> _Exercise data_:
━━━━━━━━━━━━━━━━
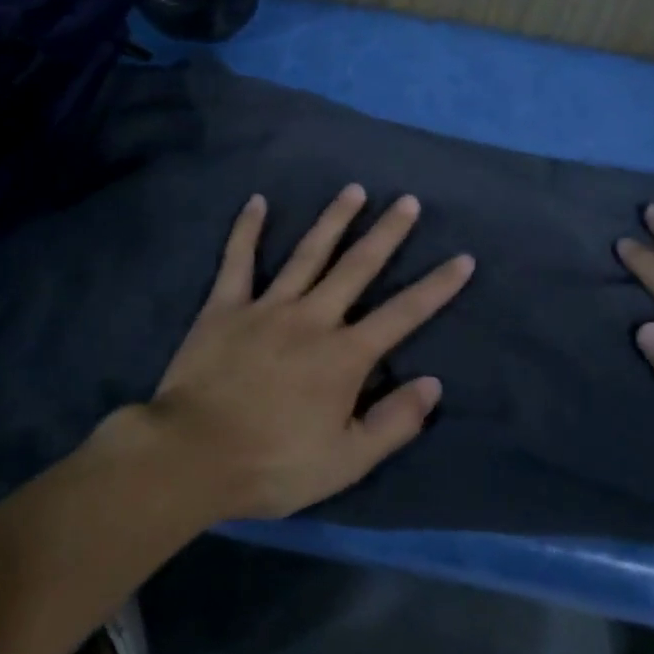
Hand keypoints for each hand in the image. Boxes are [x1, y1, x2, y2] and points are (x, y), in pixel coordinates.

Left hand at [141, 184, 474, 521]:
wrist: (191, 457)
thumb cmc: (273, 463)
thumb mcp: (346, 461)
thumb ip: (394, 422)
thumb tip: (432, 383)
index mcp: (344, 355)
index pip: (403, 314)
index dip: (436, 286)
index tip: (462, 258)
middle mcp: (312, 318)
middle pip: (357, 267)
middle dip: (387, 233)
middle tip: (408, 201)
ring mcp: (267, 307)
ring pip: (307, 254)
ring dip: (333, 220)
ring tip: (354, 190)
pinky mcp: (224, 307)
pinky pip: (237, 260)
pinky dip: (247, 230)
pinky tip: (257, 202)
━━━━━━━━━━━━━━━━
> _What you should do_: Drop the images; copy every entry above exactly.

> _Response_:
Hand keypoints for each hand in the image. Boxes are [x1, y1, x2, y2] and points are (x, y), in pixel coordinates.

Left hand at [141, 184, 474, 521]:
wrist: (191, 457)
thumb cmc: (273, 463)
thumb mcp: (346, 461)
thumb ip: (394, 422)
thumb tip: (432, 383)
index mcp: (344, 355)
index pip: (403, 314)
index dip: (436, 286)
index tip: (462, 258)
middle mcp: (312, 318)
middle pip: (357, 267)
middle dip: (387, 233)
middle tip: (408, 201)
ring mcp: (267, 307)
ring pip: (307, 254)
ring dip: (333, 220)
ring tip: (354, 190)
pinky mcp: (224, 307)
pinky pip: (237, 260)
pinky dip: (247, 230)
pinky tip: (257, 202)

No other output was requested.